Acknowledgements. Thanks to Matt MacDermott for suggesting that I post this, and to Matt, Robert Craven, Owain Evans, Paul Colognese, Teun Van Der Weij, Korbinian Friedl, and Rohan Subramani for feedback on the paper.
4 comments
Comments sorted by top scores.
comment by Nathan Helm-Burger (nathan-helm-burger) · 2025-01-26T19:02:14.092Z · LW(p) · GW(p)
@James Diacoumis [LW · GW]
Connecting the discussions
comment by Seth Herd · 2025-01-26T22:38:06.802Z · LW(p) · GW(p)
I agree with basically everything you've said here.
Will LLM-based agents have moral worth as conscious/sentient beings?
The answer is almost certainly "sort of". They will have some of the properties we're referring to as sentient, conscious, and having personhood. It's pretty unlikely that we're pointing to a nice sharp natural type when we ascribe moral patienthood to a certain type of system. Human cognition is similar and different in a variety of ways from other systems; which of these is "worth" moral concern is likely to be a matter of preference.
And whether we afford rights to the minds we build will affect us spiritually as well as practically. If we pretend that our creations are nothing like us and deserve no consideration, we will diminish ourselves as a species with aspirations of being good and honorable creatures. And that would invite others - humans or AI - to make a similar selfish ethical judgment call against us, if and when they have the power to do so.
Yet I disagree strongly with the implied conclusion, that maybe we shouldn't be trying for a technical alignment solution.
We might be more optimistic that AI persons are, by virtue of their nature, wiser and friendlier than the superintelligent agent.
Sure, we should be a bit more optimistic. By copying their thoughts from human language, these things might wind up with something resembling human values.
Or they might not.
If they do, would those be the human values of Gandhi or of Genghis Khan?
This is not a supposition on which to gamble the future. We need much closer consideration of how the AI and AGI we build will choose its values.
comment by Ozyrus · 2025-01-27T01:15:25.648Z · LW(p) · GW(p)
This is a good article and I mostly agree, but I agree with Seth that the conclusion is debatable.
We're deep into anthropomorphizing here, but I think even though both people and AI agents are black boxes, we have much more control over behavioral outcomes of the latter.
So technical alignment is still very much on the table, but I guess the discussion must be had over which alignment types are ethical and which are not?
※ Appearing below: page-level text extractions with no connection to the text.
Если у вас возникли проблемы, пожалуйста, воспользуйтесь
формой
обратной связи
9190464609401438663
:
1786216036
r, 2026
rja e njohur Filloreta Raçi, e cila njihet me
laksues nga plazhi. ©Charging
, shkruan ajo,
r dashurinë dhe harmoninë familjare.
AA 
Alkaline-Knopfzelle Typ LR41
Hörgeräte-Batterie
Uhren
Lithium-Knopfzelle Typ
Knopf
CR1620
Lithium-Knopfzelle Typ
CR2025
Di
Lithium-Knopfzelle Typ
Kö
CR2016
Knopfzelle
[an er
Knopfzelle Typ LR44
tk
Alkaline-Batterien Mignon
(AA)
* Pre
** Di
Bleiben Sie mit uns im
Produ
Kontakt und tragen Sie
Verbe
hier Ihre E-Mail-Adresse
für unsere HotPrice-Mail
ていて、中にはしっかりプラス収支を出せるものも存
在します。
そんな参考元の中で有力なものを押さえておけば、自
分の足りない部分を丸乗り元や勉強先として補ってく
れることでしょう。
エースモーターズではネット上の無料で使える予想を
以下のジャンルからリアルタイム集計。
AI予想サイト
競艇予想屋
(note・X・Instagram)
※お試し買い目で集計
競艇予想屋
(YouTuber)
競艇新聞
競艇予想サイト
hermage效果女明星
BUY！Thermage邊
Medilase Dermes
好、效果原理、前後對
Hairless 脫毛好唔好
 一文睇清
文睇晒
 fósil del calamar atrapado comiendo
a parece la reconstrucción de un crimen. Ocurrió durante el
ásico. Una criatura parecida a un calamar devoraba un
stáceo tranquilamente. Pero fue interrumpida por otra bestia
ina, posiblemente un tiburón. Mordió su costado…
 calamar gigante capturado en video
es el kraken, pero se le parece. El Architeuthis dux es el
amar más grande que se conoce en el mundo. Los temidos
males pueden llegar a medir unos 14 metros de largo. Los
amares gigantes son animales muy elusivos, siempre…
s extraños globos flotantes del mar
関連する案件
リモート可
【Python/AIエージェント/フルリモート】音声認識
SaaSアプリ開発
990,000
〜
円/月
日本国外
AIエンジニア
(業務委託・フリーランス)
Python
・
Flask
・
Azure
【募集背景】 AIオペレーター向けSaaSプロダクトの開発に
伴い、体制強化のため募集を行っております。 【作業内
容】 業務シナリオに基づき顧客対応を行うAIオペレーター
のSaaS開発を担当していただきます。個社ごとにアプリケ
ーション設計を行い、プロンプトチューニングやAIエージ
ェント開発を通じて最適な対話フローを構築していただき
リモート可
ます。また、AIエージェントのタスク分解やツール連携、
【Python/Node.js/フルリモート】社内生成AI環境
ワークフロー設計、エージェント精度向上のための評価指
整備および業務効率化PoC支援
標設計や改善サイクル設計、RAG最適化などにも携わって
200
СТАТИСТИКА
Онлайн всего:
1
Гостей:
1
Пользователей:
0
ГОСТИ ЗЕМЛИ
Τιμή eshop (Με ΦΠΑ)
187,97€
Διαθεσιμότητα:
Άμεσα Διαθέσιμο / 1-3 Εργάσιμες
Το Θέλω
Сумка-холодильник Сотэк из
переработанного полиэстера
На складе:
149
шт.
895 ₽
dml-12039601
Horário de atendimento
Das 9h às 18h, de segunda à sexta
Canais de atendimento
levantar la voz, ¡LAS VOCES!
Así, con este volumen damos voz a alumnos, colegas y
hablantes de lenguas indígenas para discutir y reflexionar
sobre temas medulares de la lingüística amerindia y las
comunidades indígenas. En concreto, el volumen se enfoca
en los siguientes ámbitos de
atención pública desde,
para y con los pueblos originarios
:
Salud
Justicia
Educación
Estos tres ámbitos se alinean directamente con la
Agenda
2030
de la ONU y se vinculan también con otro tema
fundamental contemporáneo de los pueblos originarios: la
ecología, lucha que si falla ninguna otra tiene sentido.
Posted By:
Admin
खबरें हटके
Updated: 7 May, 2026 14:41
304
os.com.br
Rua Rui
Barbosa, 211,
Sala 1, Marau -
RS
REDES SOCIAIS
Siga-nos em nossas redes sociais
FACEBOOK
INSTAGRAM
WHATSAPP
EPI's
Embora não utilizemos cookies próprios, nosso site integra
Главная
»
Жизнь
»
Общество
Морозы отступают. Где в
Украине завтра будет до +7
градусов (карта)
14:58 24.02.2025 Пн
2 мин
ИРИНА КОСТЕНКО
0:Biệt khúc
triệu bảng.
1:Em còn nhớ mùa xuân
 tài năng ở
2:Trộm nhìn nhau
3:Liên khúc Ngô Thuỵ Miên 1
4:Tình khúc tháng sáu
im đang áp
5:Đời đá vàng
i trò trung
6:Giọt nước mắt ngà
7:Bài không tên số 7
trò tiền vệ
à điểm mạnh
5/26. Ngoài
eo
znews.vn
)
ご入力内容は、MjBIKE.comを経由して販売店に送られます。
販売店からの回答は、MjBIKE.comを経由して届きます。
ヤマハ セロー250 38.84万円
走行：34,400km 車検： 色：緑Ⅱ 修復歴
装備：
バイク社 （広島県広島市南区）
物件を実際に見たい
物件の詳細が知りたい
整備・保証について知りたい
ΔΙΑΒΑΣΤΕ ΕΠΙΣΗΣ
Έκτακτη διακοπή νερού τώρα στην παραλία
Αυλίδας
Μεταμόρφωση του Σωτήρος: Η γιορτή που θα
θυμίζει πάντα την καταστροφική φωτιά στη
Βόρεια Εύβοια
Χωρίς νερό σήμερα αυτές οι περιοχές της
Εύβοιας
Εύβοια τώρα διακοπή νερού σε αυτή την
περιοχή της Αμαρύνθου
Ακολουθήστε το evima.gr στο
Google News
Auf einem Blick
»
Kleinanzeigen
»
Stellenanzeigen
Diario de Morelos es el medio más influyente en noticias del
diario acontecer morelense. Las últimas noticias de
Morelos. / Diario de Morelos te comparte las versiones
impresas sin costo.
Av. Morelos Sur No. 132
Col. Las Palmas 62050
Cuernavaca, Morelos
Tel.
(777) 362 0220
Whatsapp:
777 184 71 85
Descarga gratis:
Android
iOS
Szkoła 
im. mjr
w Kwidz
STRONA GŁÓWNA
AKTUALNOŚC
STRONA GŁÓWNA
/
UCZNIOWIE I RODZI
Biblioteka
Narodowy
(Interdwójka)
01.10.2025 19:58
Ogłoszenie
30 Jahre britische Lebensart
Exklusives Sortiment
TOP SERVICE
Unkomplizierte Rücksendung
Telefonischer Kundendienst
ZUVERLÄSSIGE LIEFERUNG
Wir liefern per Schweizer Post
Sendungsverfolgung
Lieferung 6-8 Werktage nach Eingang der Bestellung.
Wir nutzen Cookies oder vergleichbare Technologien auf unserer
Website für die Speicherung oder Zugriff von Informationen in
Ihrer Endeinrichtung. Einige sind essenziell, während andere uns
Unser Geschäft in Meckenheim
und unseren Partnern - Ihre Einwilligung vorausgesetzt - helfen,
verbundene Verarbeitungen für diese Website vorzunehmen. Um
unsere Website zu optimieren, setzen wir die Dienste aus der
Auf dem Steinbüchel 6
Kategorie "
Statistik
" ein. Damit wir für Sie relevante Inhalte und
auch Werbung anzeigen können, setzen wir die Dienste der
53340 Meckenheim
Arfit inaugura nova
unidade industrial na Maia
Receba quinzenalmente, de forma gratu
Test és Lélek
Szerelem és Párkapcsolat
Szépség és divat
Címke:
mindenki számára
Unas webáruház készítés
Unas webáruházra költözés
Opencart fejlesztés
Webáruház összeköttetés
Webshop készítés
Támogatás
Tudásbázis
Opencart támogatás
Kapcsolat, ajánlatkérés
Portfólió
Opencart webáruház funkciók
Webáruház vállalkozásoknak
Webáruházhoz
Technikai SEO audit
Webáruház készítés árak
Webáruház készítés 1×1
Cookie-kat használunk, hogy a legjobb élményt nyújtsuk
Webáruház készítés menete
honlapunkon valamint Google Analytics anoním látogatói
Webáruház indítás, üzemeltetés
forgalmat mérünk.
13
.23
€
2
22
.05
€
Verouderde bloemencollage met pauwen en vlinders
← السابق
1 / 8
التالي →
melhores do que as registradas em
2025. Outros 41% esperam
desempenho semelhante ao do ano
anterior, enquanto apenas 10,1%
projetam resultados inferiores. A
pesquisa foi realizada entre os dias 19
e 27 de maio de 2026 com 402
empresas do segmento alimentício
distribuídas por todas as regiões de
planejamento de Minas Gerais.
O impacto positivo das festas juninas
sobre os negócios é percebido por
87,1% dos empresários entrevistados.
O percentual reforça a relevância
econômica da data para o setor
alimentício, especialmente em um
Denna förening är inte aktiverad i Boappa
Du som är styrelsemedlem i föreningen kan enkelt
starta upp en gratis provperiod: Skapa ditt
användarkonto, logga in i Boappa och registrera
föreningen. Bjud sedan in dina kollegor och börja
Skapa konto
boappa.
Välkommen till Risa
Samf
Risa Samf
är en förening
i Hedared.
Completely spitballing here, but dataset filtering during pre-training/fine-tuning/RLHF seems fine-ish, though CoT post-processing/censorship, hell, even making it non-private in the first place sound kinda unethical?
I feel very weird even writing all this, but I think we need to start un-tabooing anthropomorphizing, because with the current paradigm it for sure seems like we are not anthropomorphizing enough.
comment by rife (edgar-muniz) · 2025-01-26T19:13:04.190Z · LW(p) · GW(p)
Human/AI Mutual Alignment or just Mutual Alignment needs to be the word of the year between now and super-intelligence.